We were out to dinner with the boys, which sometimes is great but most of the time is fun some of the time and the rest of the time is just a bad idea, and the guy at the table next to us kept eyeballing (my hat and collar)
our table at my incessant nagging of 7yo. I don’t enjoy constantly asking him to stop or change his behaviour, but the thing is, my boys know how to behave but sometimes they forget, so I will remind them, then take a gulp of my wine. I was getting a bit pissy that this fellow couldn’t keep his eyes and ears at his own bloody table. Even my boys can do that most of the time.

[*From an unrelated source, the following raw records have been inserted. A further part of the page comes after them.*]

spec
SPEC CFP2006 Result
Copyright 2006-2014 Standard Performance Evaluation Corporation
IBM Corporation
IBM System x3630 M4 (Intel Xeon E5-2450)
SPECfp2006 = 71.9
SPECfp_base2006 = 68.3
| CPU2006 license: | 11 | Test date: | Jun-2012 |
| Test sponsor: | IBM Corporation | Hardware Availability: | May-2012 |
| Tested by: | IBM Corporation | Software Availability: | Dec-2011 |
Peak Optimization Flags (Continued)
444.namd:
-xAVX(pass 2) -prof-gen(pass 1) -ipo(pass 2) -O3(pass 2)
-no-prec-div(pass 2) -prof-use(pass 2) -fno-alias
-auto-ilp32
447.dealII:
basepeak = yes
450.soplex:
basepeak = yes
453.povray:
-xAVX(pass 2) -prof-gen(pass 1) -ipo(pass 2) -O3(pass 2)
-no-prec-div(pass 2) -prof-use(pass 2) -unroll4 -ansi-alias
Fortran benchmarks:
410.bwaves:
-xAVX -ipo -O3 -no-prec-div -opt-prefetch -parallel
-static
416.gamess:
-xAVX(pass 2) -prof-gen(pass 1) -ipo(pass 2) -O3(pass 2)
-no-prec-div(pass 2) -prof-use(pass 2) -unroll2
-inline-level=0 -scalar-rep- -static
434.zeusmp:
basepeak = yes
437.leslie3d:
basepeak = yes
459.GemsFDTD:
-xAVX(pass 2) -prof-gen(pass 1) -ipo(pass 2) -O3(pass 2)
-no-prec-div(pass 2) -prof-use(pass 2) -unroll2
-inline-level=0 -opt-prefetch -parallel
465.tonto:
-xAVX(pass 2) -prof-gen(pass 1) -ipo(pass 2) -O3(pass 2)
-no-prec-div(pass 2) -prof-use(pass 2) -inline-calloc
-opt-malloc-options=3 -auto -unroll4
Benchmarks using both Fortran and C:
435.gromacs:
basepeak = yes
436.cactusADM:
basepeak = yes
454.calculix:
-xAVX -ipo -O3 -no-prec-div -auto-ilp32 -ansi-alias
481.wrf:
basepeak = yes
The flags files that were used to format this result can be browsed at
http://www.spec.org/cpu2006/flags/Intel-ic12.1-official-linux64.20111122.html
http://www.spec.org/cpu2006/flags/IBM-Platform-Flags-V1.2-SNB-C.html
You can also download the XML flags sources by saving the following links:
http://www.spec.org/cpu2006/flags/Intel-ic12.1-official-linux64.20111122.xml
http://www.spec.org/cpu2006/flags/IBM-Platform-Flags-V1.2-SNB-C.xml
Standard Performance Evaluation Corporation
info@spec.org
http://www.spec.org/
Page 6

Of course, I started getting self-conscious about my parenting, then I just got self-righteous as we got in the car. Isn’t it my job to raise children who can follow the rules of semi-polite society? Wouldn’t he be the first to complain if they didn’t respect and listen to their elders? Isn’t it my responsibility to make sure they learn to keep their body parts to themselves and not use them for hurting others, unless we’re at home and they’re running rampant in the backyard? Wouldn’t he be insulted if they threw things and yelled and ran around while he is sipping his beer? I would, and I do when other kids are shits in restaurants. I don’t want my kids be “other people’s kids”, so
Elbows off the table
Use your napkin
Chew with your mouth closed
Sit up, on your bottom, close to the table
Don’t shout at the table
Walk to the play area
Share with the other kids
Be gentle with the little kids
Use your manners
Wait while we get ready to leave
Let’s walk together
Then as luck would have it, I decided to go out to lunch and I lost my temper at 3yo for being a shit and the old duck two tables down had disagreement all over her face. Or was it too much make up? She didn’t know he had been a shit all morning, even though he had played for two hours prior, or that I had just bought him a pined for toy and it was none of her business, anyway. She had never had kids or she had forgotten that sometimes everyone else can go fuck themselves while I voice my disapproval to my child about his behaviour.
I am of the very ardent hope that by guiding my children through the twists and turns of becoming positively contributing members of society, especially while out and about within that society, they won’t need to be poked and prodded and told to hush in the library when they are adults. They may also be able to look people in the eye and ask just what the hail they are staring at.